Perhaps the first lesson should be that life is short and precious. The future is a siren, not a beacon. Despite all the safety and security measures which economically developed countries build into the environments of their citizens, we are not invincible. Instead of trying to fathom the meaning of mortality we consume ourselves trying to escape its inevitability. September 11 was a tragic reminder that we cannot.

If we listen to our U.S. leaders we hear the words -- Revenge! Retaliation! Billions of dollars more for intelligence agencies and security systems that are already incomprehensibly vast, obscenely expensive, and pathetically inept. U.S. leaders now seem to have learned only that we need to spend more to over- fortify America with technological weaponry and pursue elusive militants with a vengeance. Is this how we honor our dead in Christian America?

Mass murder is abhorrent. We do not mean to suggest that the intended victim, the U.S., is to blame for the Sept. 11 crimes, nor to justify the use of terrorism in furtherance of human rights. But to this American it seems long past time for the U.S. to move beyond post-Holocaust guilt and ask, is our policy of arming Israel and supporting her security policies, regardless of competing facts and Middle East interests, a defensible foreign policy?

September 11 was not a random act of anti-Americanism. The acts were directed against America as patron of Israel's violations of her Arab neighbors. America's vulnerability to international terrorism is inseparable from our excessive support for Israel and blindness to Palestinian and other Arab causes. Those who grow up amidst deprivation and daily danger have often resorted to extreme attempts at problem solving-in America, in Ireland, and in the Middle East.

Thanks to U.S. military aid, Israel, with its military superiority, doesn't feel the imperative to negotiate. How long will the U.S. continue to approach the Middle East problem by selling arms to Israel, thus encouraging unending militarism and death in the region? Or by training idle young men in terrorist tactics?

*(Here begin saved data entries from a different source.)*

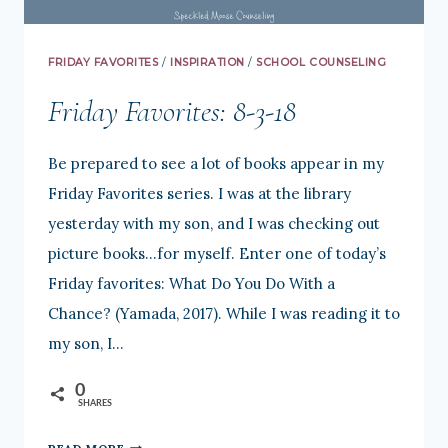
FRIDAY FAVORITES
/
INSPIRATION
/
SCHOOL COUNSELING
Friday Favorites: 8-3-18
Be prepared to see a lot of books appear in my
Friday Favorites series. I was at the library
yesterday with my son, and I was checking out
picture books…for myself. Enter one of today’s
Friday favorites: What Do You Do With a
Chance? (Yamada, 2017). While I was reading it to
my son, I…
0
SHARES
FRIDAY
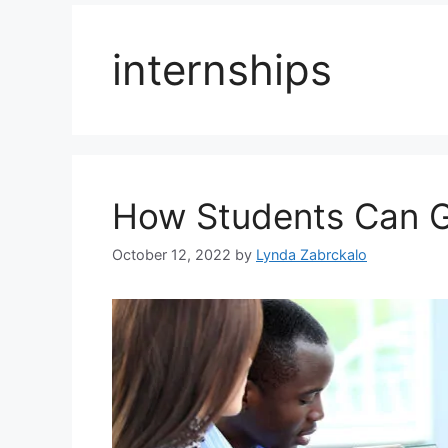
internships
How Students Can G
October 12, 2022
by
Lynda Zabrckalo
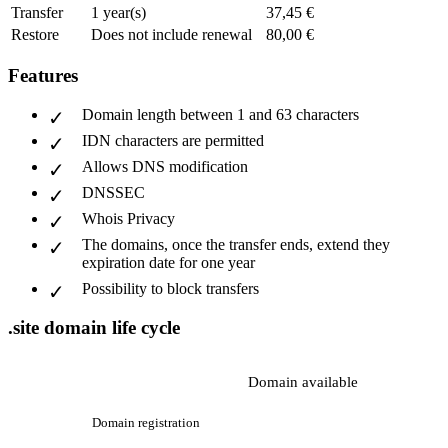
Transfer
1 year(s)
37,45 €
Restore
Does not include renewal
80,00 €
Features
Domain length between 1 and 63 characters
IDN characters are permitted
Allows DNS modification
DNSSEC
Whois Privacy
The domains, once the transfer ends, extend they
expiration date for one year
Possibility to block transfers
.site domain life cycle
Domain available
Domain registration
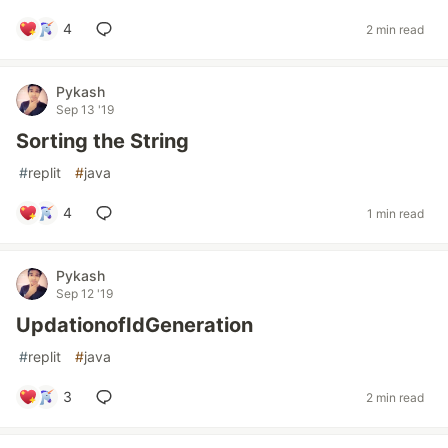
4
2 min read
Pykash
Sep 13 '19
Sorting the String
#
replit
#
java
4
1 min read
Pykash
Sep 12 '19
UpdationofIdGeneration
#
replit
#
java
3
2 min read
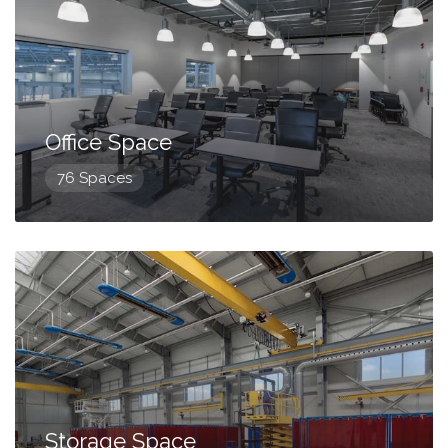
Office Space
76 Spaces
Storage Space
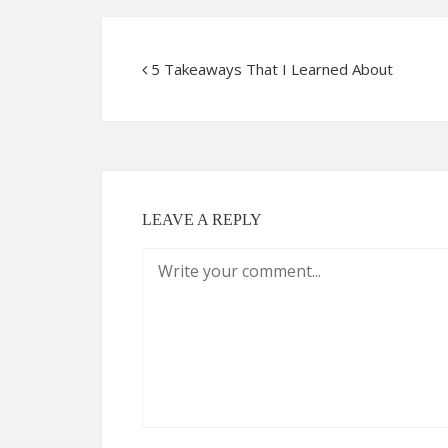
5 Takeaways That I Learned About
LEAVE A REPLY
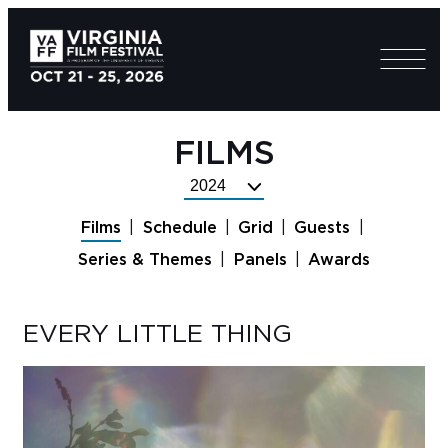
FILMS
Select
Festival
Films
Schedule
Grid
Guests
Year
Series & Themes
Panels
Awards
EVERY LITTLE THING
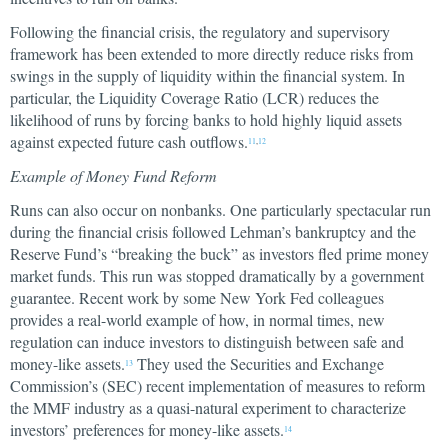
Following the financial crisis, the regulatory and supervisory
framework has been extended to more directly reduce risks from
swings in the supply of liquidity within the financial system. In
particular, the Liquidity Coverage Ratio (LCR) reduces the
likelihood of runs by forcing banks to hold highly liquid assets
against expected future cash outflows.
11
,
12
Example of Money Fund Reform
Runs can also occur on nonbanks. One particularly spectacular run
during the financial crisis followed Lehman’s bankruptcy and the
Reserve Fund’s “breaking the buck” as investors fled prime money
market funds. This run was stopped dramatically by a government
guarantee. Recent work by some New York Fed colleagues
provides a real-world example of how, in normal times, new
regulation can induce investors to distinguish between safe and
money-like assets.
They used the Securities and Exchange
13
Commission’s (SEC) recent implementation of measures to reform
the MMF industry as a quasi-natural experiment to characterize
investors’ preferences for money-like assets.
14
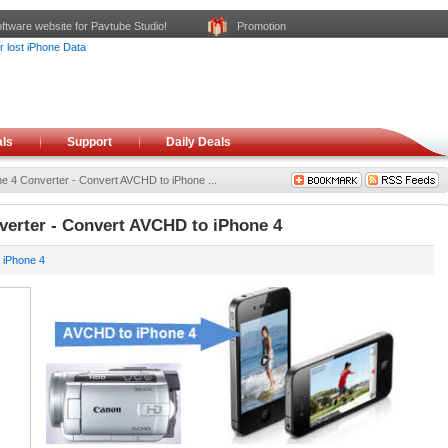
ftware website for Pavtube Studio!
Promotion
ls
Support
Daily Deals
e 4 Converter - Convert AVCHD to iPhone ...
erter - Convert AVCHD to iPhone 4
 iPhone 4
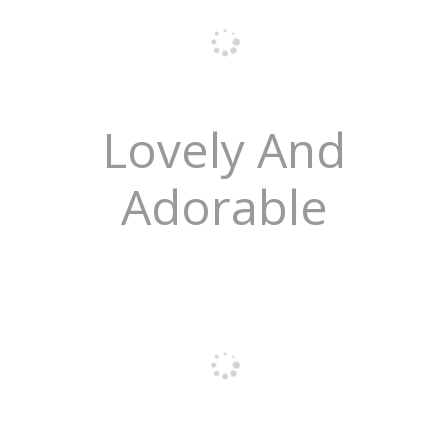
Lovely And
Adorable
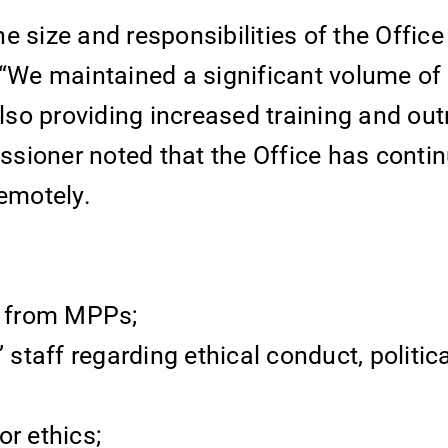
e size and responsibilities of the Offic
We maintained a significant volume of
also providing increased training and ou
sioner noted that the Office has contin
remotely.
es from MPPs;
 staff regarding ethical conduct, politica
or ethics;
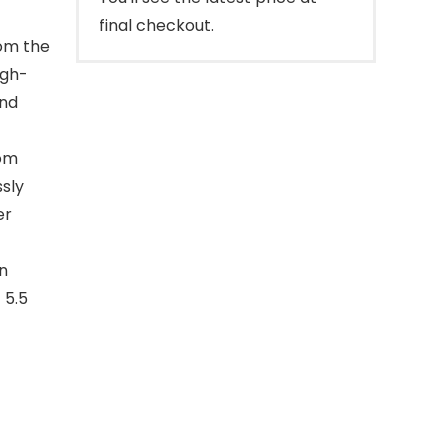
final checkout.
rom the
igh-
and
rom
ssly
er
n
 5.5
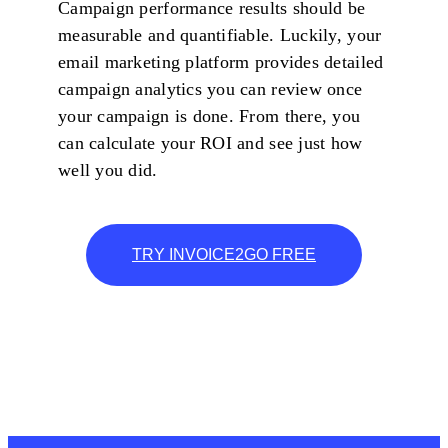
Campaign performance results should be
measurable and quantifiable. Luckily, your
email marketing platform provides detailed
campaign analytics you can review once
your campaign is done. From there, you
can calculate your ROI and see just how
well you did.
TRY INVOICE2GO FREE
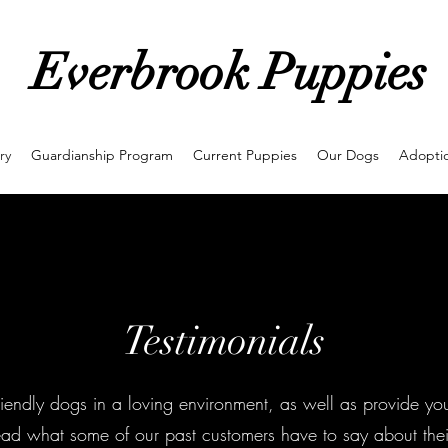
Everbrook Puppies
ry
Guardianship Program
Current Puppies
Our Dogs
Adoptio
Testimonials
 friendly dogs in a loving environment, as well as provide yo
ad what some of our past customers have to say about thei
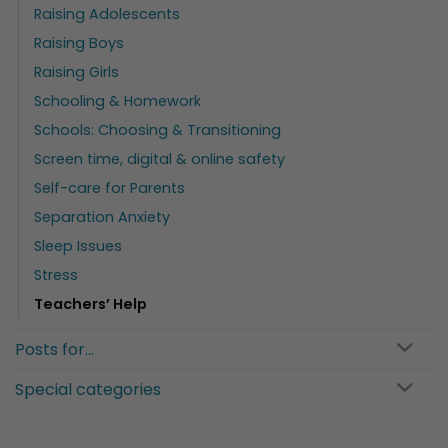
Raising Adolescents
Raising Boys
Raising Girls
Schooling & Homework
Schools: Choosing & Transitioning
Screen time, digital & online safety
Self-care for Parents
Separation Anxiety
Sleep Issues
Stress
Teachers’ Help
Posts for…
Special categories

Americans need to demand accountability from our government about its policy of secretly training men from third-world countries like Afghanistan in terrorist tactics. Osama Bin Laden was one of the trophies of the Central Intelligence Agency. The Sept. 11 air attacks were an example of exceptional planning and coordination -- their execution a textbook lesson in action management, their piloting a marvel.

The U.S. government has created a monster; now it has landed in our own backyard. Our foreign policy has become divorced from the once sacred values of human decency, justice and fairness. We are now about trade and strategic alliances: not about principles at all. Will the U.S. government reflect on what our disastrous foreign policy has wrought? Will anyone demand that they do?

It would be a second tragedy if shocked and bereaved Americans blamed Islam or Muslims or ethnic Arabs for the attacks, wrongly inferring that Islamic beliefs or Arabic culture in themselves spawn such conduct.

America's woeful ignorance and distortion of Islam start with the stories learnt at school of European Crusades of the 11th and 12th centuries. More than other minority religious groups in America, Islam is still an object of suspicion and derision. Will America's leaders recognize the need for better education about Islam and about the history of the Arab world?

The sponsors of the attack on the U.S. need to be stopped. But if American politicians echo the terrorists' blood-lusting, this tragedy will have been turned to slaughterous folly. Not by terrorists, but by America's own leaders.

The writer is a former American diplomat in Medan, North Sumatra.